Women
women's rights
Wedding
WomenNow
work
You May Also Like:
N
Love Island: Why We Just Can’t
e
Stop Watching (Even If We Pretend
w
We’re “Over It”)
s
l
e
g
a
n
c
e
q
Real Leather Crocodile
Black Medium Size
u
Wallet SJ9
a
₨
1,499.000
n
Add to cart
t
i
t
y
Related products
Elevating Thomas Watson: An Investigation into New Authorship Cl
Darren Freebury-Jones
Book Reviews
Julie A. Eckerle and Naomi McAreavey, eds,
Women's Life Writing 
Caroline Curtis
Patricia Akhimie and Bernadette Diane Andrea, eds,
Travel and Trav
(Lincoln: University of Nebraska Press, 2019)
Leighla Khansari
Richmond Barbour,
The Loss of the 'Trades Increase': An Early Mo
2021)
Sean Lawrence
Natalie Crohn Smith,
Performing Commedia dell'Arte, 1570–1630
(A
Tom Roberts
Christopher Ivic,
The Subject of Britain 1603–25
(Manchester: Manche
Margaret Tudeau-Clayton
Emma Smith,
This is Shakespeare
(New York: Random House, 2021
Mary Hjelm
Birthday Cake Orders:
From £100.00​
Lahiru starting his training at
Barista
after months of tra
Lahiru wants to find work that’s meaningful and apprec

= = =

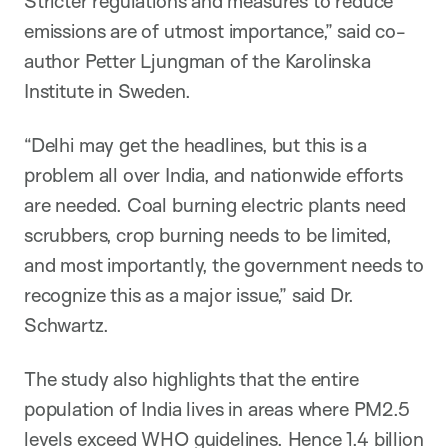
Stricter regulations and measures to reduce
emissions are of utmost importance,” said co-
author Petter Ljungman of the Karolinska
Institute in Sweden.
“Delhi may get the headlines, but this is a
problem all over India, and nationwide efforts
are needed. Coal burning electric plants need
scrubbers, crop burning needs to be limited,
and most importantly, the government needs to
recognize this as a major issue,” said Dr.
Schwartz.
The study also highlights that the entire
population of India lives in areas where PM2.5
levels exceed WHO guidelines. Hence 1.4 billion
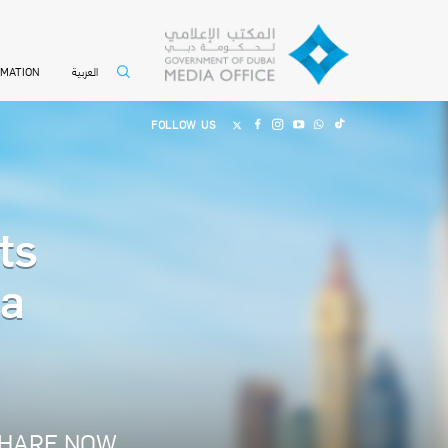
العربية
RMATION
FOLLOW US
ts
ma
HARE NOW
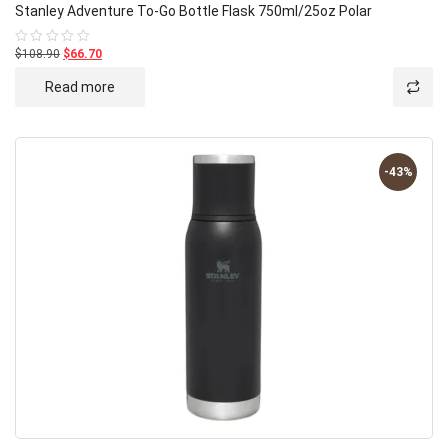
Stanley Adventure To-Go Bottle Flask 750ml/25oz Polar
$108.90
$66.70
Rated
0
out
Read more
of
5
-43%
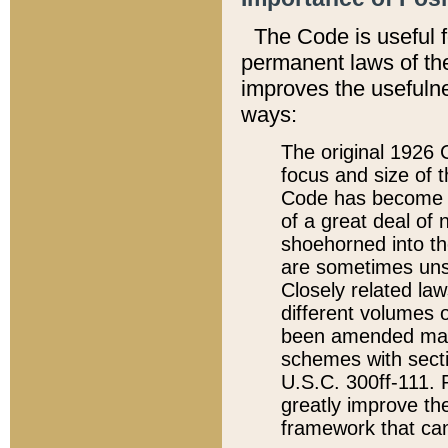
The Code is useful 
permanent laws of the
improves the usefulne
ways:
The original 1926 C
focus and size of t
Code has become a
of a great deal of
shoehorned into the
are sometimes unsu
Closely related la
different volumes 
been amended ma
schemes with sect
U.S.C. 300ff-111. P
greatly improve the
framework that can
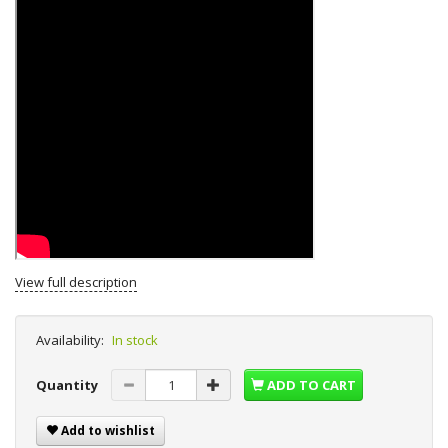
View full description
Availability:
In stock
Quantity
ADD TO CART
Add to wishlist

= = =

-- INSTRUCTIONS FOR THE TASK --
Above are the records; repeat exactly the lines from the one holding "Book Reviews" down to the one holding "Lahiru wants to", end lines included.

-- RESPONSE TO THE TASK --
Book Reviews
Julie A. Eckerle and Naomi McAreavey, eds,
Women's Life Writing 
Caroline Curtis
Patricia Akhimie and Bernadette Diane Andrea, eds,
Travel and Trav
(Lincoln: University of Nebraska Press, 2019)
Leighla Khansari
Richmond Barbour,
The Loss of the 'Trades Increase': An Early Mo
2021)
Sean Lawrence
Natalie Crohn Smith,
Performing Commedia dell'Arte, 1570–1630
(A
Tom Roberts
Christopher Ivic,
The Subject of Britain 1603–25
(Manchester: Manche
Margaret Tudeau-Clayton
Emma Smith,
This is Shakespeare
(New York: Random House, 2021
Mary Hjelm
Birthday Cake Orders:
From £100.00​
Lahiru starting his training at
Barista
after months of tra
Lahiru wants to find work that’s meaningful and apprec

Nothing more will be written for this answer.